This is a lightweight Jupyter Docker Image for Big Data Analytics.
It includes support for:
- Apache Spark 2.4.4
- Python3.7.
- numpy.
- scipy.
- pandas.
- pandasql
- scikit-learn.
- matplotlib and plotly for visualization.
- R 3.5.
- tidyverse.
- devtools.
- ggridges ,plotly, leaflet for visualization.
- Jupyterlab next-generation notebook environment.

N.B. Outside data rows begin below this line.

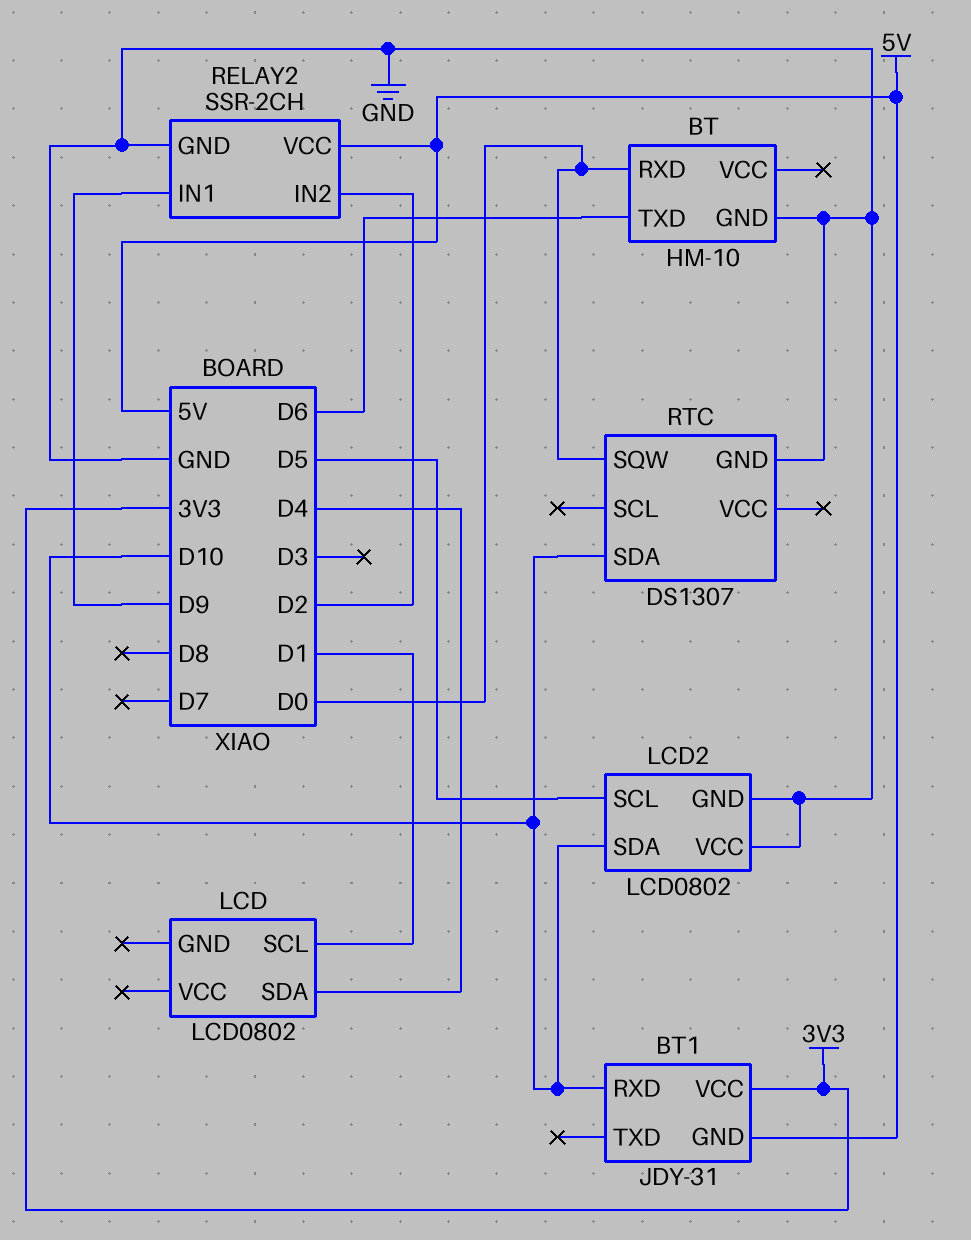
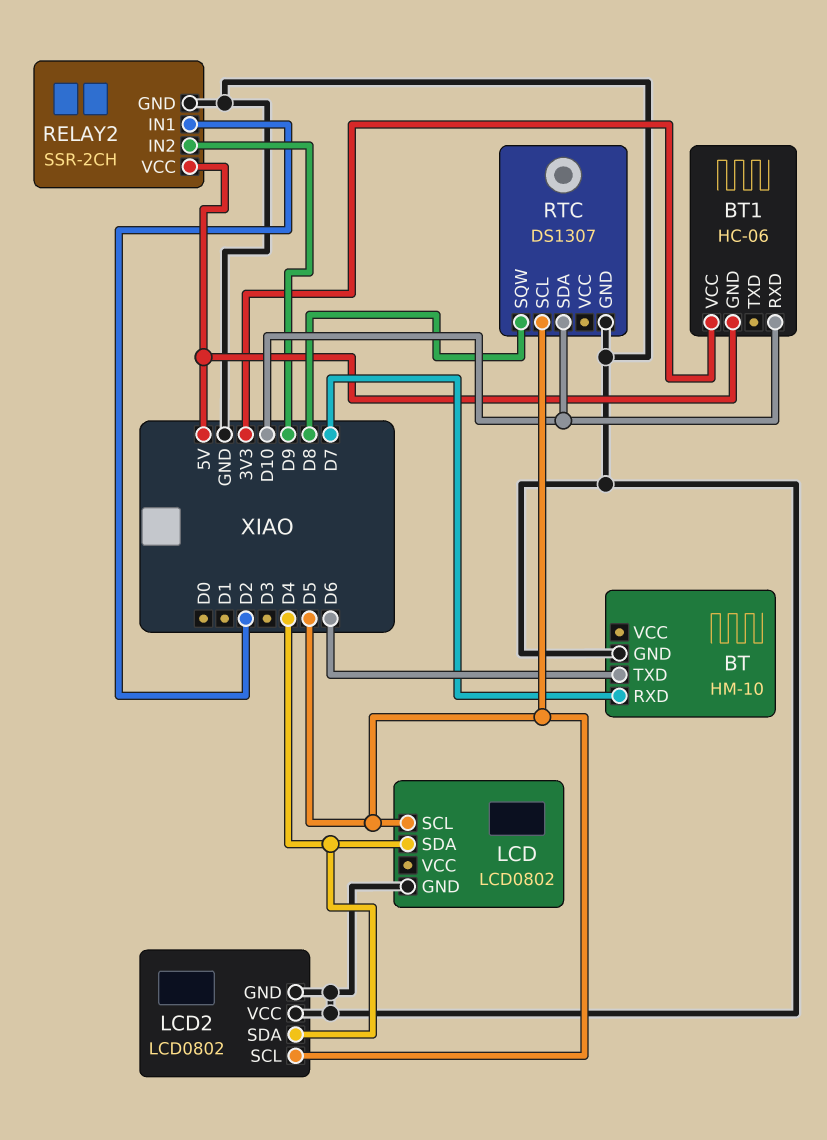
BT pin RXD: D0 -> D7
BT1: JDY-31 -> HC-06
LCD pin GND: none -> GND
LCD pin SCL: D1 -> D5
LCD2 pin SDA: D10 -> D4
RELAY2 pin IN1: D9 -> D2
RELAY2 pin IN2: D2 -> D9
RTC pin SCL: none -> D5
RTC pin SQW: D0 -> D8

- Apache Toree for Spark Kernel
docker run -p 8888:8888 -d gradiant/jupyter
Browse http://localhost:8888
Configuration is set by the following environment variables:
Variables | Default | Description |
---|---|---|
JUPYTER_ENABLE_LAB | true | enables the next-generation user interface for Project Jupyter. |
JUPYTER_PORT | 8888 | binding port of jupyter http server |
Notebooks are stored in /notebooks
image path.
If you want to persist the notebooks you can use docker volumes or bind mounts.
With docker volumes:
docker run -p 8888:8888 -v notebooks:/notebooks -d gradiant/jupyter
With bind mounts:
docker run -p 8888:8888 -v "$(pwd)"/notebooks:/notebooks -d gradiant/jupyter
The image includes Spark 2.4.4 support through Apache Toree Kernels.